Tom Van Dyke said...

Awesome. The revisionists are getting revised.

"With its remarkable research and deft insights, Sacred Scripture, Sacred War represents a major breakthrough in the study of religion and the American Founding. Never before have we had such a systematic investigation of how the Patriots actually used the Bible. Anyone interested in the Revolution will have to contend with Byrd's book." -- Thomas S. Kidd, author of God of Liberty: A Religious History of the American Revolution

The problem has been that "secular" historians just don't hear the religious echoes in the talk of the times, or understand the zeitgeist of a society for which God and his providence was a reality, not just one theory among many.

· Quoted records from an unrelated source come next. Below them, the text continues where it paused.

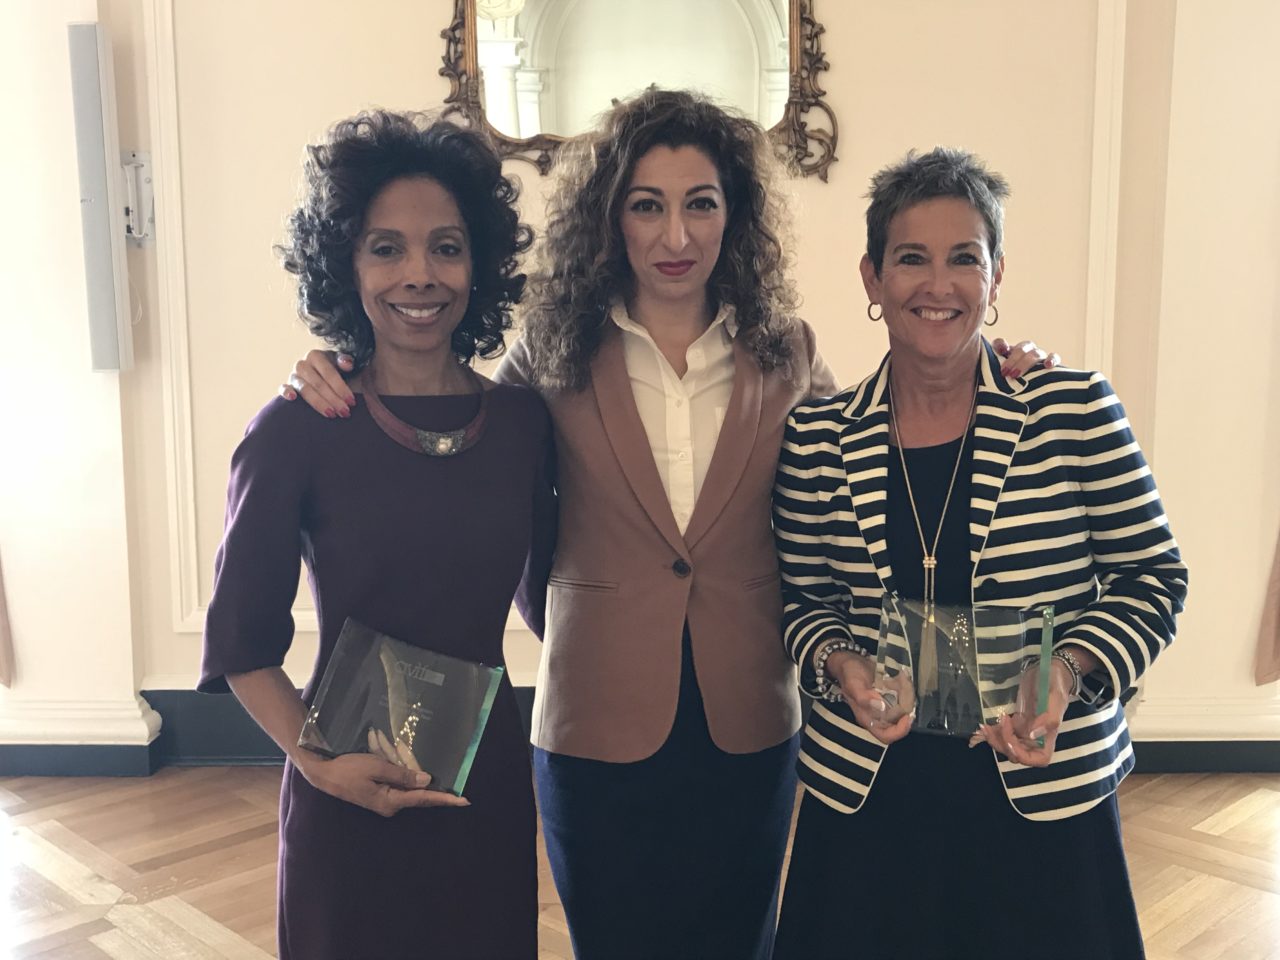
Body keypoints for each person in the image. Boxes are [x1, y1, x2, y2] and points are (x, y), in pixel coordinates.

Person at [282, 90, 1055, 959]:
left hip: (750, 719)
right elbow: (454, 429)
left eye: (701, 204)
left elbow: (877, 439)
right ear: (613, 218)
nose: (675, 236)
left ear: (736, 216)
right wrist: (339, 362)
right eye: (647, 205)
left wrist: (988, 360)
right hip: (593, 721)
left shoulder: (785, 349)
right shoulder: (553, 347)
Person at [770, 147, 1188, 960]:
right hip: (868, 792)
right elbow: (801, 600)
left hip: (1038, 781)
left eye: (965, 258)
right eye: (911, 259)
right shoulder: (818, 436)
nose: (939, 285)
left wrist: (1066, 670)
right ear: (871, 278)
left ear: (995, 278)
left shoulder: (1073, 411)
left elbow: (1154, 577)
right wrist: (839, 665)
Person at [199, 110, 553, 960]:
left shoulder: (522, 425)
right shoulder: (297, 430)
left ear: (481, 263)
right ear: (344, 264)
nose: (419, 275)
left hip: (486, 781)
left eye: (446, 246)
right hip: (344, 782)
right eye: (385, 247)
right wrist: (316, 764)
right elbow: (241, 644)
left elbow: (556, 599)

If they didn't believe God was on their side [or at least not hostile to what they were doing], they could not have gone through with it.

Tim Polack said...

Was very surprised to see that only two papers were submitted for the religious and the Revolution topic. Certainly would expect more there as Religion as on of the most popular sub-topics in history. Am I misreading something?

Tom Van Dyke said...

Was very surprised to see that only two papers were submitted for the religious and the Revolution topic. Certainly would expect more there as Religion as on of the most popular sub-topics in history. Am I misreading something?

The discipline has taken a Marxist ["marxian" may be less noisy]turn---it's less about history and more an egalitarian forensic anthropology. Sure, George Washington blahblahblah, but how did that affect your average mestizo bisexual Zoroastrian dwarf?